RuleSet model does not implement regression method

Question

RuleSet model does not implement regression method

Closed this issue 3 months ago · 7 comments

The RuleSetModelEvalutor only implements evaluateClassification, but not evaluateRegression. This means that scoring a RuleSetModel with functionName="regression", which is definitely allowed by the PMML standard, leads to a runtime error.

Answer 1 · 2024-12-03T14:07:41.000Z

.. a RuleSetModel with functionName="regression", which is definitely allowed by the PMML standard ..

Care to provide some references?

More importantly, what software is producing regression-type RuleSetModel files? Do you have an example?

Answer 2 · 2024-12-03T14:16:27.000Z

If you check https://dmg.org/pmml/v4-3/RuleSet.html#xsdElement_RuleSetModel, it states
<xs:attribute name="functionName" type="MINING-FUNCTION" use="required"/>
and it is not clear to me why MINING-FUNCTION here cannot be regression. If only classification were allowed, why would this attribute exist? Also, the very top of the page states "Ruleset models can be thought of as flattened decision tree models.". Since decision trees can be regression models, why can't Ruleset models?

This is not from some standard converter, but a custom model that uses Ruleset for post-processing of a regression model.

Answer 3 · 2024-12-03T14:30:19.000Z

If only classification were allowed, why would this attribute exist?

The <Model>@functionName attribute is common to all model elements, whether they support only one mining function type, or multiple.

For example, the Scorecard model is an example of a regression-type model. However, it also has a functionName attribute that, at least theoretically, can be set to alternative mining function types.

Also, the very top of the page states "Ruleset models can be thought of as flattened decision tree models."

Similarly, Scorecard models can be thought as flattened decision tree models.

This is not from some standard converter, but a custom model that uses Ruleset for post-processing of a regression model.

That sounds like an interesting setup. You would normally post-process (aka calibrate) predictions using transformer-like elements (eg. NormContinuous for isotonic regression), not model-like elements.

How else does your regression-type RuleSetModel element differ from a "classical" classification-type RuleSetModel element?

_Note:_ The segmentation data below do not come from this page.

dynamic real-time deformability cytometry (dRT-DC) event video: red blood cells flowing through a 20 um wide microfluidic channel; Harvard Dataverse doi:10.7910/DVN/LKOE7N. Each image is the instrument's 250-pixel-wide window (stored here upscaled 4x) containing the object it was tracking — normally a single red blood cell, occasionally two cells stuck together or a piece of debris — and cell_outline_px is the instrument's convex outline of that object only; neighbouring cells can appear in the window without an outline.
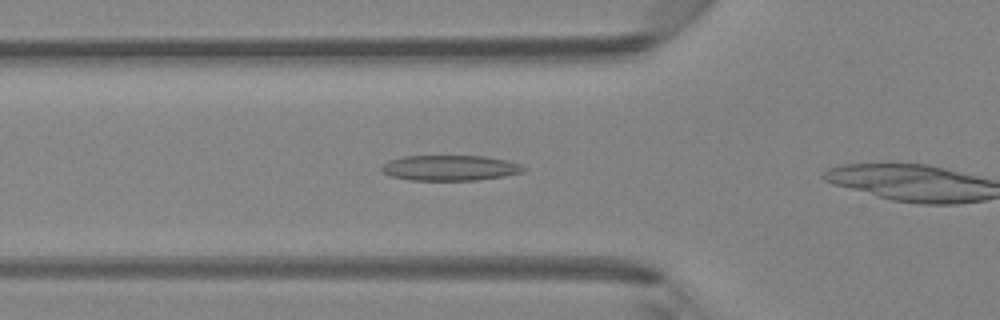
{"species": "Egyptian fruit bat (a non-hibernating species)", "species_latin": "Rousettus aegyptiacus", "temperature_condition": "room temperature", "stored_images_in_passage": 6, "camera_frame_rate_fps": 3000, "um_per_image_px": 0.085, "animal": {"sex": "female"}, "frame": {"image": 1, "passage_image": 5, "time_ms": 1.333, "image_size_px": [1000, 320], "cell_outline_px": [[528, 168], [524, 172], [504, 176], [480, 180], [408, 180], [392, 176], [384, 172], [380, 168], [388, 160], [404, 156], [484, 156], [508, 160], [520, 164]], "centroid_in_image_um": [38.3, 14.27], "position_along_channel_um": 87.5, "area_um2": 21.15}}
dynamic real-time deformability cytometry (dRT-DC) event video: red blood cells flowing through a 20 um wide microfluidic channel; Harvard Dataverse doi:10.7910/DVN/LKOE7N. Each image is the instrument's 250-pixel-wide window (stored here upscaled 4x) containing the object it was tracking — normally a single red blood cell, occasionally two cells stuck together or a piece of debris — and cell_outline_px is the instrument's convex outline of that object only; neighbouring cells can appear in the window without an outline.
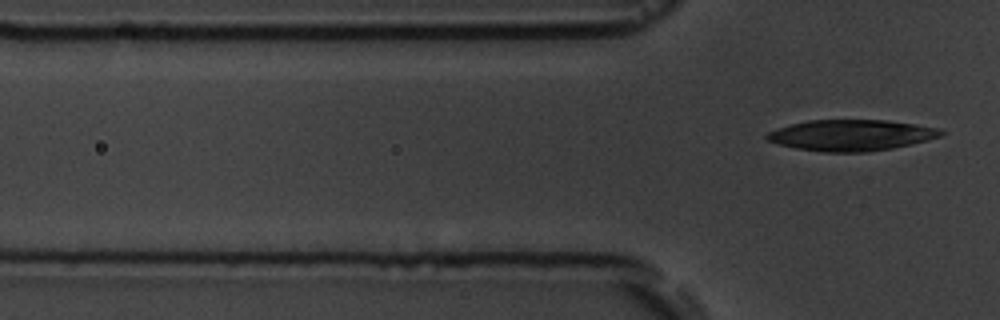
{"species": "common noctule bat (a hibernating species)", "species_latin": "Nyctalus noctula", "temperature_condition": "room temperature", "stored_images_in_passage": 3, "camera_frame_rate_fps": 3000, "um_per_image_px": 0.085, "animal": {"sex": "male", "body_mass_g": 19.5, "forearm_length_mm": 54.6}, "frame": {"image": 1, "passage_image": 3, "time_ms": 3.333, "image_size_px": [1000, 320], "cell_outline_px": [[944, 132], [940, 136], [928, 140], [912, 144], [892, 148], [868, 152], [824, 152], [796, 148], [780, 144], [768, 140], [764, 136], [768, 132], [792, 124], [808, 120], [888, 120], [940, 128]], "centroid_in_image_um": [72.38, 11.49], "position_along_channel_um": 53.4, "area_um2": 31.33}}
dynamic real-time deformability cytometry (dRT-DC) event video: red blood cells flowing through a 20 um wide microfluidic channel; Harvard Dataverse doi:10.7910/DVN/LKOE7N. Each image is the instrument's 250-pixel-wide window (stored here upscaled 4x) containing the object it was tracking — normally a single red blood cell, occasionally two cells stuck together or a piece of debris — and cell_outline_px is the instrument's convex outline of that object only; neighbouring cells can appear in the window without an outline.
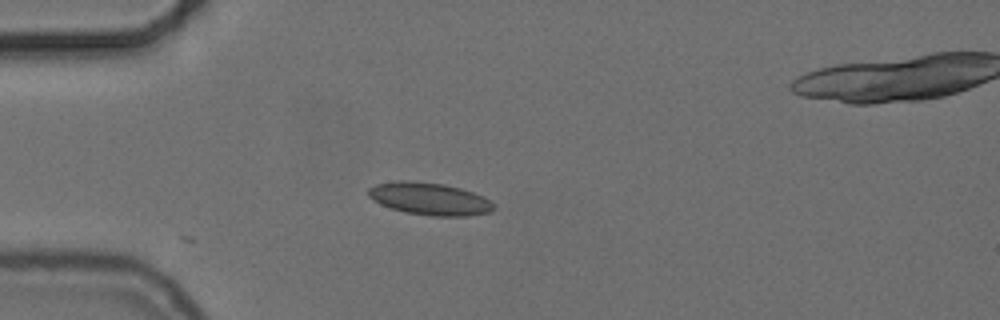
{"species": "common noctule bat (a hibernating species)", "species_latin": "Nyctalus noctula", "temperature_condition": "cold", "stored_images_in_passage": 5, "camera_frame_rate_fps": 3000, "um_per_image_px": 0.085, "animal": {"sex": "female", "body_mass_g": 24.6, "forearm_length_mm": 56.2}, "frame": {"image": 1, "passage_image": 1, "time_ms": 0.0, "image_size_px": [1000, 320], "cell_outline_px": [[496, 208], [492, 212], [468, 216], [432, 216], [404, 212], [380, 204], [372, 200], [368, 196], [368, 188], [376, 184], [400, 180], [408, 180], [444, 184], [460, 188], [484, 196], [496, 204]], "centroid_in_image_um": [36.54, 16.9], "position_along_channel_um": 48.5, "area_um2": 23.93}}
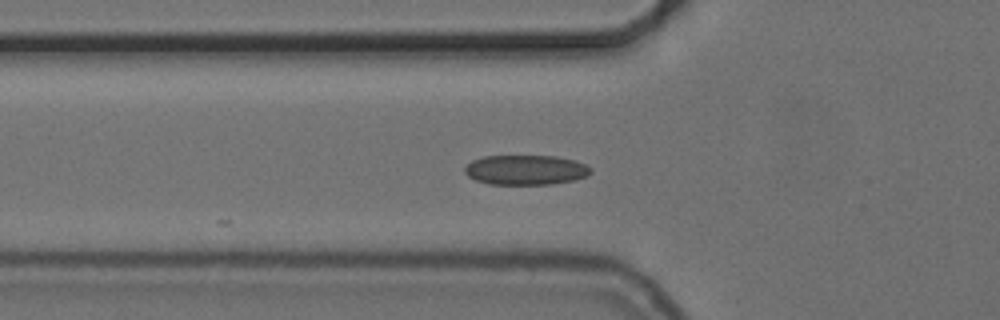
{"frame": {"image": 2, "passage_image": 5, "time_ms": 1.333, "image_size_px": [1000, 320], "cell_outline_px": [[592, 172], [588, 176], [576, 180], [552, 184], [488, 184], [476, 180], [468, 176], [464, 172], [464, 168], [472, 160], [484, 156], [556, 156], [572, 160], [584, 164], [592, 168]], "centroid_in_image_um": [44.7, 14.45], "position_along_channel_um": 81.1, "area_um2": 21.96}}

The JPMML-Evaluator library allows you to subclass the o.j.e.rule_set.RuleSetModelEvaluator class, and provide the desired #evaluateRegression(ValueFactory, EvaluationContext) method implementation. If there is a demonstrable value/use case to it, then perhaps it will be possible to extract some common rule evaluation logic into a helper method.

Answer 4 · 2024-12-03T14:33:20.000Z

@jrauch-pros Can you contact me privately via e-mail (as listed in my GitHub profile)?

Answer 5 · 2024-12-03T14:55:22.000Z

I noticed that as a workaround I can just use functionName="classification" and still treat the output like I would a regression result. Looks odd, but seems to work OK. So I'm closing this.

Answer 6 · 2024-12-03T16:27:25.000Z

I noticed that as a workaround I can just use functionName="classification" and still treat the output like I would a regression result.

Main differences from the JPMML-Evaluator API perspective:

functionName="classification". The target field is an instance of org.jpmml.evaluator.Classification (the exact type is model type dependent), and the enclosed value is typically java.lang.String. For example, if your model wants to return a PI value, then you'd be getting a string "3.14159" (your application will have to parse it into a number).
functionName="regression". The target field is an instance of org.jpmml.evaluator.Regression, and the enclosed value is some java.lang.Number.

If you don't want to re-implement the #evaluateRegression(ValueFactory, EvaluationContext) method from scratch, then at least you could re-package the target field value from o.j.e.Classification to o.j.e.Regression there.

Answer 7 · 2024-12-03T16:32:38.000Z

I'm not looking to change the library because I don't control the system that does the actual scoring. So I'll make it work with what is implemented now. Thanks!